[GIVEN TASK A]
Extract every line of the listing that contains the string "kern".

— BEGIN PAGE TEXT —

Camper Cushions Revitalization Project (AKA the CCRP) ;0)

You all might remember we purchased a 30 year old camper with the hopes of taking it all around ‘merica this summer. If not then you’re missing quite a post. You can read all about it here and here.  We’re going for a kind of tiki theme and since its winter we’re just starting small projects first. We eventually intend to rip up the floor, repaint all the cabinets and walls, and refinish all the furniture.  Unfortunately our weather here in Colorado is totally unpredictable and there’s been a LOT of snow lately. I don’t know about you guys, but hanging out in our un-heated camper in 3 feet of snow is not really my idea of fun.  So the poor thing has just been sitting there.

My very first project was to enlist my MIL’s help to recover the kitchen cushions.  Here’s the before y’all:


OMG ha!!!!!! I think we totally had a sofa that was this set of colors in the 80s.  For sure the carpet is this same strange mix of colors. I am a HUGE fan of color theory and there are literally places in the carpet where I can’t tell if its pink or blue.  The other issue we faced with the cushions was they SMELLED.  Like badddd.  Like a cow poop. And that’s probably because the trailer was parked next to a cow field for the last two years.  So we couldn’t even recover with the cushions on for extra padding.  I’m not a great seamstress so I was hoping to recover the cushions like any seat cushion-with my handy dandy staple gun.

— END PAGE TEXT —
— BEGIN GIVEN ENTRIES —

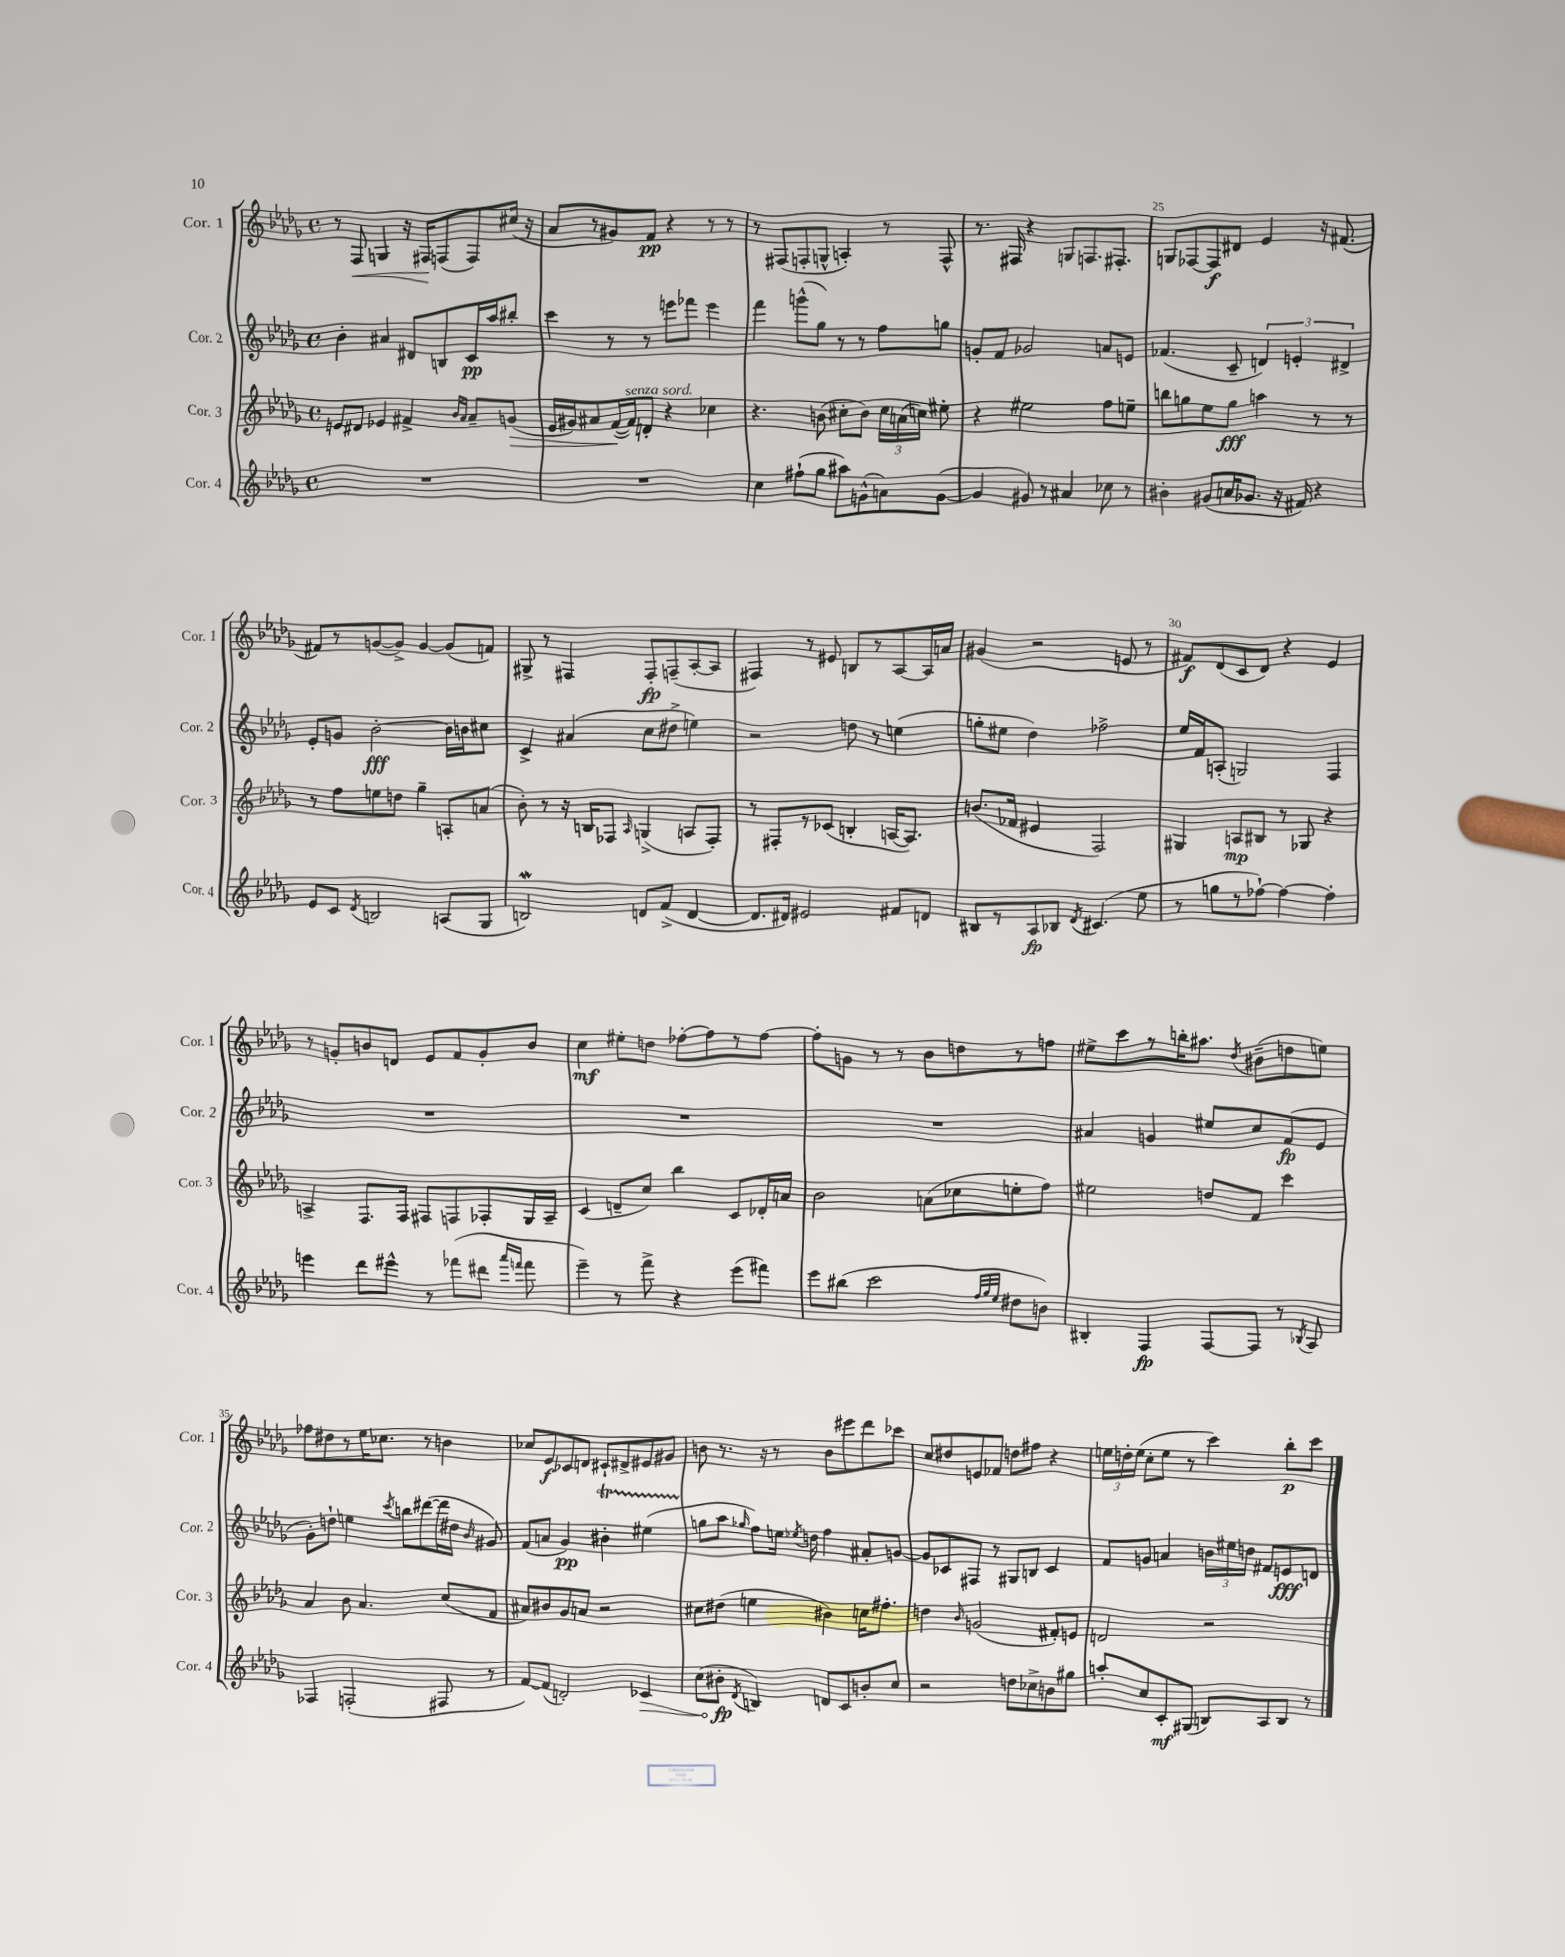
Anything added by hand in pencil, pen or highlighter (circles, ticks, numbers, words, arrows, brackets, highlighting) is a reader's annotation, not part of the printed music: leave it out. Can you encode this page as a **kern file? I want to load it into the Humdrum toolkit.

**kern	**dynam	**kern	**dynam	**kern	**dynam	**kern	**dynam
*part4	*part4	*part3	*part3	*part2	*part2	*part1	*part1
*staff4	*staff4	*staff3	*staff3	*staff2	*staff2	*staff1	*staff1
*I"Cor. 4	*	*I"Cor. 3	*	*I"Cor. 2	*	*I"Cor. 1	*
*I'Cor. 4	*	*I'Cor. 3	*	*I'Cor. 2	*	*I'Cor. 1	*
*clefG2	*	*clefG2	*	*clefG2	*	*clefG2	*
*k[b-e-a-d-g-]	*	*k[b-e-a-d-g-]	*	*k[b-e-a-d-g-]	*	*k[b-e-a-d-g-]	*
*M4/4	*	*M4/4	*	*M4/4	*	*M4/4	*
*met(c)	*	*met(c)	*	*met(c)	*	*met(c)	*
=21	=21	=21	=21	=21	=21	=21	=21
1r	.	8en/L	.	4b-'\	.	8r	.
!	!	!	!	!	!	!	!LO:HP:b
.	.	8d#X/J	.	.	.	8F/	<
.	.	4e-X/	.	4a#X/	.	4Gn/	.
.	.	4f#X^/	.	8d#X/L	.	16r	.
.	.	.	.	.	.	16F#X/KL	.
.	.	.	.	8Bn/	.	(8Fn/	[
.	.	16qqb-/LL	.	.	.	.	.
.	.	16qqa-/JJ	.	.	.	.	.
.	.	8a-~/L	.	16c/L	pp	8F/)	.
.	.	.	.	16aa-/J	.	.	.
!	!	!	!LO:HP:b	!	!	!	!
.	.	(8gn/J	>	8bb#X'/J	.	(16cc#X/Jk	.
.	.	.	.	.	.	16r	.
=22	=22	=22	=22	=22	=22	=22	=22
1r	.	16e-/LL	.	4ccc\	.	8a-/L	.
.	.	16g#X/J)	.	.	.	.	.
.	.	8a#X/	.	.	.	8r	.
.	.	([16f/L	.	8r	.	8g#X/)	.
!	!	!LO:TX:a:i:t=senza sord.	!	!	!	!	!
.	.	16f/J])	]	.	.	.	.
.	.	8dn'/J	.	8r	.	8f/J	pp
.	.	4r	.	8eeen\L	.	4r	.
.	.	.	.	8fff-X\J	.	.	.
.	.	4cc-X\	.	4eee\	.	8r	.
.	.	.	.	.	.	8r	.
=23	=23	=23	=23	=23	=23	=23	=23
4cc\	.	4.r	.	4fff\	.	8r	.
.	.	.	.	.	.	(8F#X/L	.
(8ff#X`\L	.	.	.	(8gggn^^\L	.	8Fn'/	.
8gg-\J	.	(8bn\	.	8gg-\J)	.	8Gn^^/J	.
8aa#X\L)	.	8cc#X'\L	.	8r	.	4An'/)	.
(8gn^^\	.	8b\J)	.	8r	.	.	.
8an\)	.	24cc#\LL	.	8ff\L	.	8r	.
.	.	(24an\	.	.	.	.	.
.	.	24ccn\JJ)	.	.	.	.	.
([8g\J	.	8ee#X'\	.	8ggn\J	.	8F^^/	.
=24	=24	=24	=24	=24	=24	=24	=24
4g/]	.	4r	.	8gn'/L	.	8.r	.
.	.	.	.	8f/J	.	.	.
.	.	.	.	.	.	16F#X/	.
8g#X/)	.	2ee#X\	.	2g-X/	.	4r	.
8r	.	.	.	.	.	.	.
4a#X/	.	.	.	.	.	8Gn/L	.
.	.	.	.	.	.	8.Fn/	.
8cc-X\	.	8ff\L	.	8an/L	.	.	.
.	.	.	.	.	.	8.F#X'/J	.
8r	.	8een~\J	.	8en/J	.	.	.
=25	=25	=25	=25	=25	=25	=25	=25
4b#X'\	.	8bbn\L	.	(4.f-X/	.	8Gn/L	.
.	.	8ggn\	.	.	.	[8F-X/	.
(8g#X/L	.	8ee-\	.	.	.	8F-/]	f
16an/K	.	8gg\J	fff	8c~/	.	8d#X/J	.
8.g-X/J	.	.	.	.	.	.	.
.	.	4aan\	.	6dn/)	.	4e-/	.
16r	.	.	.	.	.	.	.
.	.	.	.	6en'/	.	.	.
16f#X/)	.	.	.	.	.	.	.
4r	.	8r	.	.	.	16r	.
.	.	.	.	.	.	(8.f#X/	.
.	.	.	.	6d#X^/	.	.	.
.	.	8r	.	.	.	.	.
!!LO:LB:g=z
=26	=26	=26	=26	=26	=26	=26	=26
8e-/L	.	8r	.	8e-'/L	.	8f#X/L)	.
8c/J	.	8ff\L	.	8gn/J	.	8r	.
8qd-/	.	.	.	.	.	.	.
2Bn/	.	8een\	.	[2b-'\	fff	([8gn/	.
.	.	8ddn\J	.	.	.	8g^/J])	.
.	.	4gg-~\	.	.	.	[4g/	.
(8An/L	.	8An'/L	.	16b-\LL]	.	(8g/L]	.
.	.	.	.	16bn\J	.	.	.
8G-/J	.	(8an/J	.	8cc#X\J	.	8fn/J)	.
=27	=27	=27	=27	=27	=27	=27	=27
2BnW/)	.	8b-'\)	.	4c^/	.	8G#X^/	.
.	.	8r	.	.	.	8r	.
.	.	16r	.	(4a#X/	.	4F#X/	.
.	.	16Bn/KL	.	.	.	.	.
.	.	8F-X/J	.	.	.	.	.
.	.	16qqA-/	.	.	.	.	.
8dn/L	.	(4Gn^/	.	8cc\L	.	8F#'/L	fp
(8f^/J	.	.	.	8dd#X^\J	.	(8Fn~/	.
[4d/	.	8An/L	.	4een\)	.	[8A-'/	.
.	.	8F-'/J)	.	.	.	8A-/J]	.
=28	=28	=28	=28	=28	=28	=28	=28
8.d/L]	.	8r	.	2r	.	4F#X/)	.
.	.	8F#X'/L	.	.	.	.	.
16d#X/Jk)	.	.	.	.	.	.	.
2e#X/	.	8r	.	.	.	8r	.
.	.	(8c-X/J	.	.	.	8e#X/	.
.	.	4Bn'/	.	8ddn\	.	8Bn/L	.
.	.	.	.	8r	.	8r	.
8f#X/L	.	[16An/KL	.	(4een\	.	[8A-/	.
.	.	8.A/J])	.	.	.	.	.
8dn/J	.	.	.	.	.	16A-/L]	.
.	.	.	.	.	.	16an/JJ	.
=29	=29	=29	=29	=29	=29	=29	=29
8B#X/L	.	(8.bn/L	.	8ggn'\L	.	(4g#X/	.
8r	.	.	.	8ee#X\J	.	.	.
.	.	16f-X/Jk	.	.	.	.	.
8A-/	fp	4e#X/	.	4dd-\)	.	2r	.
8B-X/J	.	.	.	.	.	.	.
8qd-/	.	.	.	.	.	.	.
(4.c#X/	.	2F/)	.	2ff-X^\	.	.	.
.	.	.	.	.	.	8en/	.
8ee-\	.	.	.	.	.	8r	.
=30	=30	=30	=30	=30	=30	=30	=30
8r	.	4G#X/	.	16ee-/LL	.	8f#X/L)	f
.	.	.	.	16f/J	.	.	.
8ggn\L	.	.	.	(8An'/J	.	(8d-/	.
8r	.	8An/L	mp	2Gn/)	.	8c/	.
[8ff-X`\J)	.	8B#X/J	.	.	.	8d-/J)	.
4ff-\_	.	8r	.	.	.	4r	.
.	.	8G-X/	.	.	.	.	.
4ff-'\]	.	4r	.	4F/	.	4e-/	.
!!LO:LB:g=z
=31	=31	=31	=31	=31	=31	=31	=31
4eeen\	.	4An^/	.	1r	.	8r	.
.	.	.	.	.	.	8gn'/L	.
8ddd-\L	.	8.F/L	.	.	.	8bn/	.
8eee#X^^\J	.	.	.	.	.	8dn/J	.
.	.	16F/Jk	.	.	.	.	.
8r	.	8F#X/L	.	.	.	8e-/L	.
(8fff-X\L	.	8Fn/	.	.	.	8f/	.
8ddd#X\J	.	8F-X'/	.	.	.	8g'/	.
16qqaaa-/LL	.	.	.	.	.	.	.
16qqfffn/JJ	.	.	.	.	.	.	.
8fff\	.	16G-/L	.	.	.	8b/J	.
.	.	16A~/JJ	.	.	.	.	.
=32	=32	=32	=32	=32	=32	=32	=32
4eee-~\)	.	(4c/	.	1r	.	4cc\	mf
8r	.	8dn~/L	.	.	.	8ee#X'\L	.
8fff^\	.	8cc/J)	.	.	.	8ddn\J	.
4r	.	4bb-\	.	.	.	[8ff-X'\L	.
.	.	.	.	.	.	8ff-\]	.
(8eee-\L	.	8c/L	.	.	.	8r	.
8fff#X\J)	.	16d-X'/L	.	.	.	[8ff-\J	.
.	.	16an/JJ	.	.	.	.	.
=33	=33	=33	=33	=33	=33	=33	=33
8eee-\L	.	2b-\	.	1r	.	8ff-'\L]	.
(8bb#X\J	.	.	.	.	.	8gn\J	.
2ccc\	.	.	.	.	.	8r	.
.	.	.	.	.	.	8r	.
.	.	(8an\L	.	.	.	8b-\L	.
.	.	8cc-X\	.	.	.	8ddn\	.
32qqff/LLL	.	.	.	.	.	.	.
32qqgg-/	.	.	.	.	.	.	.
32qqee-/JJJ	.	.	.	.	.	.	.
8dd#X\L	.	8een'\	.	.	.	8r	.
8bn\J)	.	8ff\J)	.	.	.	8ffn\J	.
=34	=34	=34	=34	=34	=34	=34	=34
4B#X'/	.	2ee#X\	.	4a#X/	.	8ee#X^\L	.
.	.	.	.	.	.	8ccc\	.
4F/	fp	.	.	4gn/	.	8r	.
.	.	.	.	.	.	16bbn'\K	.
.	.	.	.	.	.	8.aa#X\J	.
[8F/L	.	8ddn/L	.	8ee#X/L	.	.	.
.	.	.	.	.	.	8qdd-/	.
8F/J]	.	8f/J	.	8cc/	.	(8b#X~\L	.
8r	.	4ccc\	.	(8f/	fp	8ddn\	.
8qB-X/	.	.	.	.	.	.	.
8A-/	.	.	.	8e-/J	.	8een\J)	.
!!LO:LB:g=z
=35	=35	=35	=35	=35	=35	=35	=35
4F-X/	.	4a-/	.	8g-'\L)	.	8ff-X\L	.
.	.	.	.	8ddn`\J	.	8dd#X\	.
(2Fn'/	.	8b-\	.	4een\	.	8r	.
.	.	4.a-/	.	.	.	16ee-\K	.
.	.	.	.	.	.	8.cc-X\J	.
.	.	.	.	8qccc/	.	.	.
.	.	.	.	8bbn\L	.	.	.
.	.	.	.	([8ddd#X\	.	8r	.
8F#X/	.	(8cc/L	.	16ddd#\L]	.	4bn\	.
.	.	.	.	16dd#X\JJ	.	.	.
.	.	.	.	16qqb-/	.	.	.
8r	.	8f/J	.	8g#X/)	.	.	.
=36	=36	=36	=36	=36	=36	=36	=36
[8f/L)	.	8a#X/L)	.	(8f/L	.	8cc-X/L	.
(8f/J]	.	8b#X/	.	8an/J	.	8e-/	f
2dn'/)	.	8g-/	.	4g-/)	pp	8c-X/	.
.	.	8an/J	.	.	.	8dn/J	.
.	.	2r	.	4b#Xt'\	.	8c#X`/L	.
.	.	.	.	.	.	8d#X^/	.
!	!LO:HP:b	!	!	!	!	!	!
4c-X/	>	.	.	(4ee#XTTT\	.	8e#X/	.
.	.	.	.	.	.	8g#X/J	.
=37	=37	=37	=37	=37	=37	=37	=37
(8cc\L	.	8cc#X\L	.	8ggn\L	.	8bn\	.
8b#X'\J	fp	(8dd#X\J	.	8aa-\J	.	8.r	.
8qd-/	.	.	.	16qqgg-X/	.	.	.
4Bn/)	]	4een\	.	8ff\L)	.	.	.
.	.	.	.	.	.	16r	.
.	.	.	.	16een\Jk	.	8r	.
.	.	.	.	8qee-X/	.	.	.
.	.	.	.	16ddn\	.	.	.
8dn/L	.	4b#X\)	.	4ff\	.	8b\L	.
8c/	.	.	.	.	.	8eee#X\	.
8bn'/	.	16ccn\KL	.	8a#X'/L	.	8ddd-\	.
.	.	8.ff#X'\J	.	.	.	.	.
8cc/J	.	.	.	[8gn/J	.	8ccc-X\J	.
=38	=38	=38	=38	=38	=38	=38	=38
2r	.	4ddn\	.	8g/L]	.	8cc/L	.
.	.	.	.	8c-X/	.	8dd#X/	.
.	.	16qqb-/	.	.	.	.	.
.	.	(2gn/	.	8F#X/J	.	8en/	.
.	.	.	.	8r	.	8f-X/J	.
8ddn\L	.	.	.	8G#X/L	.	8ddn\L	.
8cc-X^\	.	.	.	8Bn/J	.	8ff#X\J	.
8bn\	.	8f#X'/L)	.	4c-/	.	4r	.
8gg#X\J	.	8en/J	.	.	.	.	.
=39	=39	=39	=39	=39	=39	=39	=39
8aan'/L	.	2dn/	.	8f/L	.	24een\LL	.
.	.	.	.	.	.	24ddn'\	.
.	.	.	.	.	.	(24ee\JJ	.
8cc/	.	.	.	8gn/J	.	8cc'\L	.
8c'/	mf	.	.	4an/	.	8ee\J	.
(8G#X/J	.	.	.	.	.	8r	.
8Bn/L)	.	2r	.	24bn\LL	.	4ccc\)	.
.	.	.	.	24ee#X\	.	.	.
.	.	.	.	24ddn\JJ	.	.	.
8A-/	.	.	.	8f#X/L	.	.	.
8B/J	.	.	.	8en/	fff	8bb-'\L	p
8r	.	.	.	8dn/J	.	8ccc\J	.
==	==	==	==	==	==	==	==
*-	*-	*-	*-	*-	*-	*-	*-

— END GIVEN ENTRIES —

[GIVEN TASK B]
Answer the following questions using the camper cushion post above.
(i) In which state is the weather described as totally unpredictable?
(ii) For how long was the trailer parked next to a cow field?
(iii) With what tool did the writer hope to recover the cushions?

[EXERCISE SOLUTION A]
Anything added by hand in pencil, pen or highlighter (circles, ticks, numbers, words, arrows, brackets, highlighting) is a reader's annotation, not part of the printed music: leave it out. Can you encode this page as a **kern file? I want to load it into the Humdrum toolkit.
**kern	**dynam	**kern	**dynam	**kern	**dynam	**kern	**dynam

[EXERCISE SOLUTION B]
(i) Colorado
(ii) The last two years
(iii) A staple gun